- Born: 20 December 1897 Ness Ziona, Ottoman-ruled Palestine
- Died: 27 January 1983 (aged 85)
- Occupation: Agronomist
- Awards: Israel Prize (1955)
- Education: Mikveh Israel, Utrecht University
- Fields: Agronomy

= Netanel Hochberg =

Israeli agronomist

Netanel Hochberg (נתנאל הוכברג; born 20 December 1897 - died 27 January 1983) was an Israeli agronomist and expert in the growing of grapevine.

== Biography ==
Hochberg was born in Ness Ziona, Ottoman-ruled Palestine (present day Israel) in 1897. He studied agriculture at the Mikveh Israel agricultural school, to the south of Tel Aviv, and then at Utrecht University. After completing his studies abroad, he returned to Palestine and became a teacher at Mikveh Israel.

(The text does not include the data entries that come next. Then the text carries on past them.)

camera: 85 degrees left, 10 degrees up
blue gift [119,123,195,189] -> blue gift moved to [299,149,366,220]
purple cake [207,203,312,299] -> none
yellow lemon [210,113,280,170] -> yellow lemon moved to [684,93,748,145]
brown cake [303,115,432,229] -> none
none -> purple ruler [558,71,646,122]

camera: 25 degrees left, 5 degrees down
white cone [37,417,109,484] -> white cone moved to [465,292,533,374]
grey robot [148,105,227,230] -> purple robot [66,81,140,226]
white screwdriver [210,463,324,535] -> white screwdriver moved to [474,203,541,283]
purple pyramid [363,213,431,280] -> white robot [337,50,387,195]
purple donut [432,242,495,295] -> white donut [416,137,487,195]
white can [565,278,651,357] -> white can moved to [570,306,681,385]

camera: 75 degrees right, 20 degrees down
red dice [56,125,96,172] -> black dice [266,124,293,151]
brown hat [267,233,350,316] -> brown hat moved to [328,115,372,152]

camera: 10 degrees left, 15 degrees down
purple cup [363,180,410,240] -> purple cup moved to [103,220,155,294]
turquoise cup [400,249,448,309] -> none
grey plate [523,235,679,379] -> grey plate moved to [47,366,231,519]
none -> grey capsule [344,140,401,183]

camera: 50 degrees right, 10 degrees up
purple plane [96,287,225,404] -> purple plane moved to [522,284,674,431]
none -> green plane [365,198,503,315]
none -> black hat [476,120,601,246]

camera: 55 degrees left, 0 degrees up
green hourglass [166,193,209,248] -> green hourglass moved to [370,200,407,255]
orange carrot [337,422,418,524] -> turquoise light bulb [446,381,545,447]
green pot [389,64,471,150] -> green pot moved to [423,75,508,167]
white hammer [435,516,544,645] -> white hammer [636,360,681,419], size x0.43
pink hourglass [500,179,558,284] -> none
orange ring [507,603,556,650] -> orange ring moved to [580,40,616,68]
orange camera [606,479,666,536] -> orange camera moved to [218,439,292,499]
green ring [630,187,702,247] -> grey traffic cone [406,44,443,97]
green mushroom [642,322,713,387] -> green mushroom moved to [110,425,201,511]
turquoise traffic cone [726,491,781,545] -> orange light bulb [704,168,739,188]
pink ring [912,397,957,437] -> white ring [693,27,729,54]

Hochberg was married to Hannah Rozanski. Their eldest son Dan was killed in the 1948 Arab-Israeli War at age 17, and their youngest son Natan was one of the founders of the Mikveh Israel Winery. Hannah died in 1955.

Hochberg created a number of new varieties of vine, the first of which he called "Dan ben Hannah" (Dan son of Hannah), named after his son Dan and wife Hannah.

== Awards ==
- In 1955, Hochberg was awarded the Israel Prize, for agriculture.